BACKGROUND With the advances in imaging technologies, multi-slice spiral computed tomography (MSCT) has demonstrated superiority in the diagnosis and staging of colorectal carcinoma. In the current study, preoperative TNM staging of colorectal carcinoma by using MSCT was conducted and compared with the corresponding postoperative pathological examination findings, in order to evaluate the accuracy of preoperative MSCT for TNM staging. MATERIAL AND METHODS Combinations of biphasic or triphasic enhanced-phase MSCT scans were obtained for 76 patients with colorectal carcinoma, and the TNM stage was determined based on imaging reconstruction from various angles and perspectives to display the size, location, and affected range of tumors. The preoperative TNM stage was compared with the postoperative pathological stage, and the consistency between the 2 methods was tested by the k test using SPSS 17.0 software. RESULTS Among the different combinations of enhanced-phase MSCT scanning, triphasic MSCT imaging, comprising the arterial, portal venous, and delayed phases, showed the highest accuracy rates, at 81.6% (62/76), 82.89% (63/76), and 96.1% (73/76) for T, N, and M staging, respectively, with k values of 0.72, 0.65, and 0.56, respectively, indicating consistency with the postoperative pathological staging. CONCLUSIONS Combined MSCT scanning comprising the arterial phase, portal venous phase, and delayed phase showed satisfying consistency with the postoperative pathological analysis results for TNM staging of colorectal carcinoma. Thus, MSCT is an important clinical value for improving the accuracy of TNM staging and for planning the appropriate colorectal cancer treatment.
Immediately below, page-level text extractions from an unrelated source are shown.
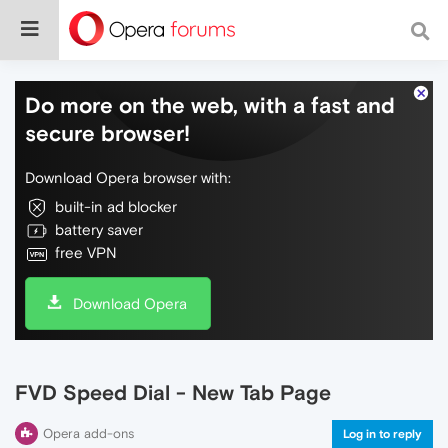
Do more on the web, with a fast and
secure browser!
Download Opera browser with:
built-in ad blocker
battery saver
free VPN
Download Opera
FVD Speed Dial - New Tab Page
Opera add-ons
Log in to reply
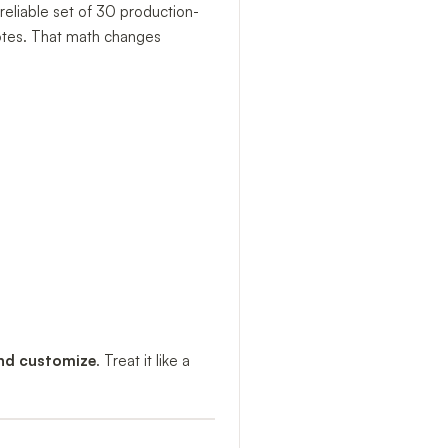
reliable set of 30 production-
notes. That math changes
and customize
. Treat it like a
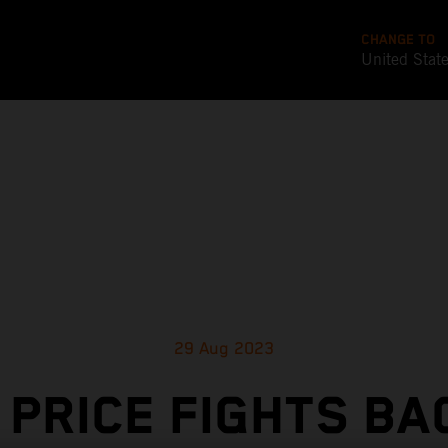
CHANGE TO
United Stat
29 Aug 2023
 PRICE FIGHTS BA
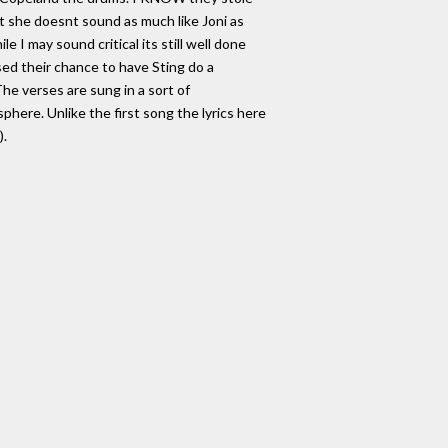
at she doesnt sound as much like Joni as
e I may sound critical its still well done
ssed their chance to have Sting do a
he verses are sung in a sort of
here. Unlike the first song the lyrics here
).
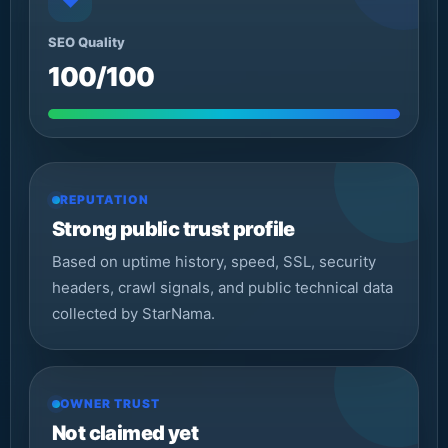
◆
SEO Quality
100/100
REPUTATION
Strong public trust profile
Based on uptime history, speed, SSL, security
headers, crawl signals, and public technical data
collected by StarNama.
OWNER TRUST
Not claimed yet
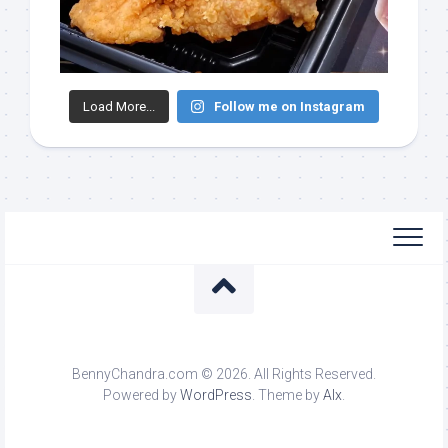
Load More...
Follow me on Instagram
BennyChandra.com © 2026. All Rights Reserved.
Powered by
WordPress
. Theme by
Alx
.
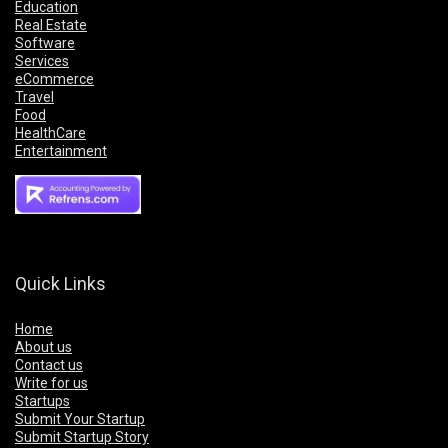
Education
Real Estate
Software
Services
eCommerce
Travel
Food
HealthCare
Entertainment
Quick Links
Home
About us
Contact us
Write for us
Startups
Submit Your Startup
Submit Startup Story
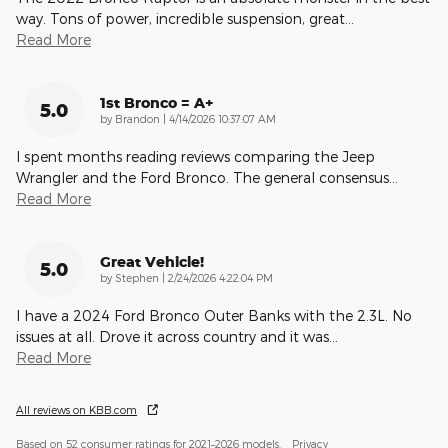
way. Tons of power, incredible suspension, great
…
Read More
1st Bronco = A+
5.0
on
by
Brandon
|
4/14/2026 10:37:07 AM
I spent months reading reviews comparing the Jeep
Wrangler and the Ford Bronco. The general consensus
…
Read More
Great Vehicle!
5.0
on
by
Stephen
|
2/24/2026 4:22:04 PM
I have a 2024 Ford Bronco Outer Banks with the 2.3L. No
issues at all. Drove it across country and it was
…
Read More
All reviews on KBB.com
Based on 52 consumer ratings for 2021–2026 models.
Privacy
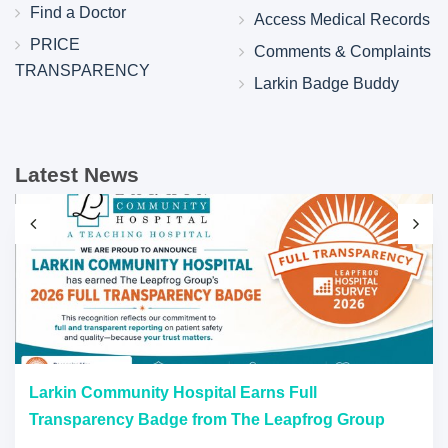
Find a Doctor
Access Medical Records
PRICE
Comments & Complaints
TRANSPARENCY
Larkin Badge Buddy
Latest News
Larkin Community Hospital Earns Full
Transparency Badge from The Leapfrog Group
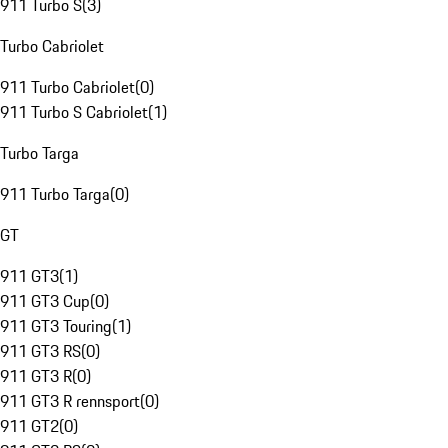
911 Turbo S
(
3
)
Turbo Cabriolet
911 Turbo Cabriolet
(
0
)
911 Turbo S Cabriolet
(
1
)
Turbo Targa
911 Turbo Targa
(
0
)
GT
911 GT3
(
1
)
911 GT3 Cup
(
0
)
911 GT3 Touring
(
1
)
911 GT3 RS
(
0
)
911 GT3 R
(
0
)
911 GT3 R rennsport
(
0
)
911 GT2
(
0
)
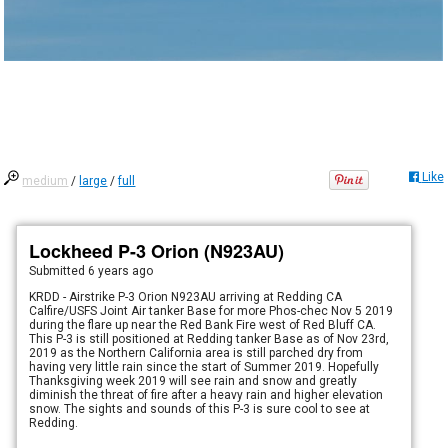
Like
medium
/
large
/
full
Lockheed P-3 Orion (N923AU)
Submitted
6 years ago
KRDD - Airstrike P-3 Orion N923AU arriving at Redding CA
Calfire/USFS Joint Air tanker Base for more Phos-chec Nov 5 2019
during the flare up near the Red Bank Fire west of Red Bluff CA.
This P-3 is still positioned at Redding tanker Base as of Nov 23rd,
2019 as the Northern California area is still parched dry from
having very little rain since the start of Summer 2019. Hopefully
Thanksgiving week 2019 will see rain and snow and greatly
diminish the threat of fire after a heavy rain and higher elevation
snow. The sights and sounds of this P-3 is sure cool to see at
Redding.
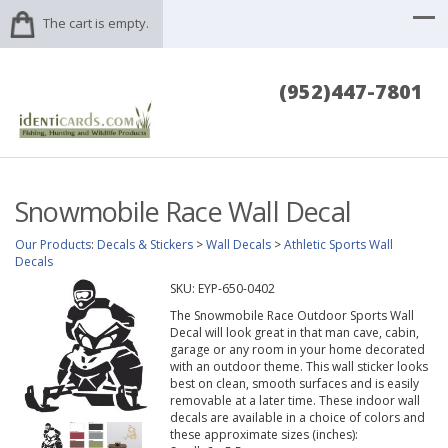
The cart is empty.
(952)447-7801
Snowmobile Race Wall Decal
Our Products
:
Decals & Stickers
>
Wall Decals
>
Athletic Sports Wall
Decals
SKU:
EYP-650-0402
The Snowmobile Race Outdoor Sports Wall
Decal will look great in that man cave, cabin,
garage or any room in your home decorated
with an outdoor theme. This wall sticker looks
best on clean, smooth surfaces and is easily
removable at a later time. These indoor wall
decals are available in a choice of colors and
these approximate sizes (inches):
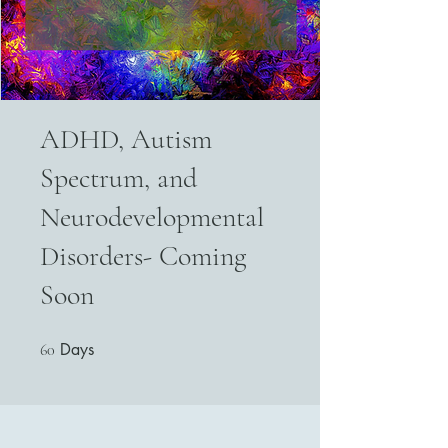
ADHD, Autism
Spectrum, and
Neurodevelopmental
Disorders- Coming
Soon
Days
60 Days
60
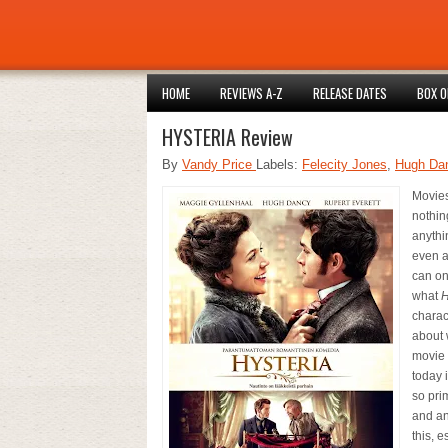
HOME
REVIEWS A-Z
RELEASE DATES
BOX O
HYSTERIA Review
By
Vandy Price
Labels:
Felecity Jones
,
Hugh Da
Movies
nothin
anythin
even a
can onl
what
H
charac
about 
movie 
today 
so pri
and an
this, 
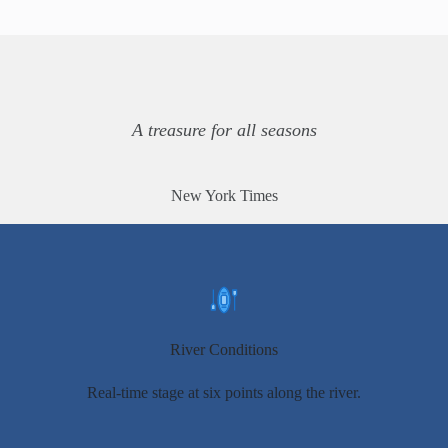
A treasure for all seasons
New York Times
River Conditions
Real-time stage at six points along the river.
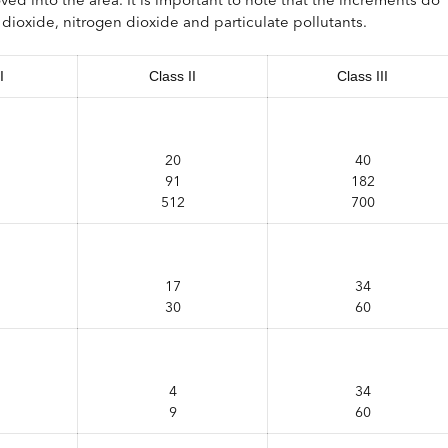
ur dioxide, nitrogen dioxide and particulate pollutants.
I
Class II
Class III
20
40
91
182
512
700
17
34
30
60
4
34
9
60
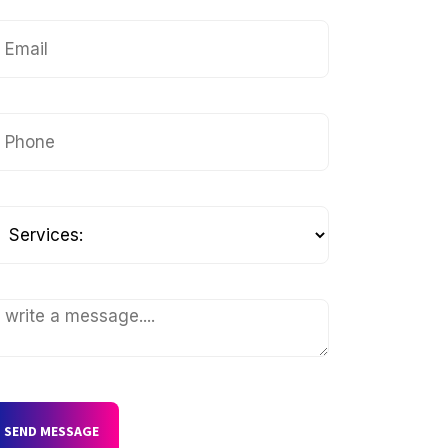
SEND MESSAGE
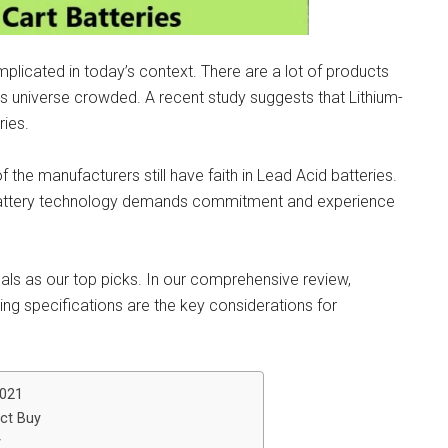
omplicated in today’s context. There are a lot of products
his universe crowded. A recent study suggests that Lithium-
ries.
of the manufacturers still have faith in Lead Acid batteries.
 Battery technology demands commitment and experience
sals as our top picks. In our comprehensive review,
ing specifications are the key considerations for
2021
ect Buy
y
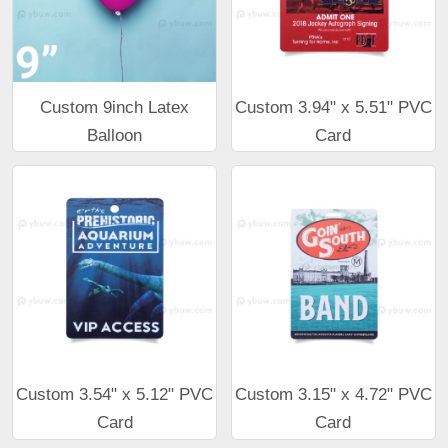
Custom 9inch Latex
Custom 3.94" x 5.51" PVC
Balloon
Card
Custom 3.54" x 5.12" PVC
Custom 3.15" x 4.72" PVC
Card
Card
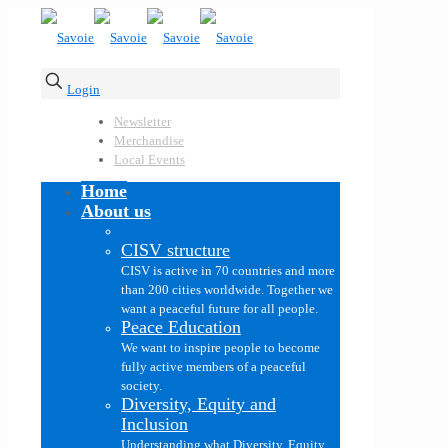
Login
Newsletter
Merchandise
Local Events
Home
About us
CISV structure
CISV is active in 70 countries and more
than 200 cities worldwide. Together we
want a peaceful future for all people.
Peace Education
We want to inspire people to become
fully active members of a peaceful
society.
Diversity, Equity and
Inclusion
Understanding what Diversity, Equity,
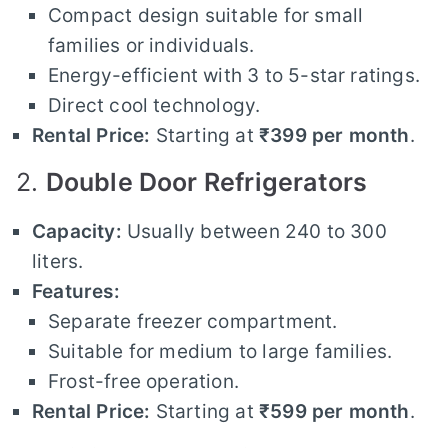
Compact design suitable for small
families or individuals.
Energy-efficient with 3 to 5-star ratings.
Direct cool technology.
Rental Price:
Starting at
₹399 per month
.
2.
Double Door Refrigerators
Capacity:
Usually between 240 to 300
liters.
Features:
Separate freezer compartment.
Suitable for medium to large families.
Frost-free operation.
Rental Price:
Starting at
₹599 per month
.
背景 随着成像技术的进步,多层螺旋计算机断层扫描(MSCT)在结直肠癌的诊断和分期方面已显示出优势。在本研究中,采用MSCT对结直肠癌进行术前TNM分期,并与相应的术后病理检查结果进行比较,以评估术前MSCT进行TNM分期的准确性。
材料与方法 对76例结直肠癌患者进行双期或三期增强MSCT扫描,通过从不同角度和层面进行图像重建来确定肿瘤的大小、位置及受累范围,从而确定TNM分期。将术前TNM分期与术后病理分期进行比较,使用SPSS 17.0软件通过k检验来检测两种方法之间的一致性。
结果 在增强期MSCT扫描的不同组合中,包括动脉期、门静脉期和延迟期的三期MSCT成像显示出最高的准确率,T分期、N分期和M分期的准确率分别为81.6%(62/76)、82.89%(63/76)和96.1%(73/76),k值分别为0.72、0.65和0.56,表明与术后病理分期具有一致性。
结论 包括动脉期、门静脉期和延迟期的联合MSCT扫描在结直肠癌TNM分期方面与术后病理分析结果显示出令人满意的一致性。因此,MSCT对于提高TNM分期的准确性以及规划合适的结直肠癌治疗具有重要的临床价值。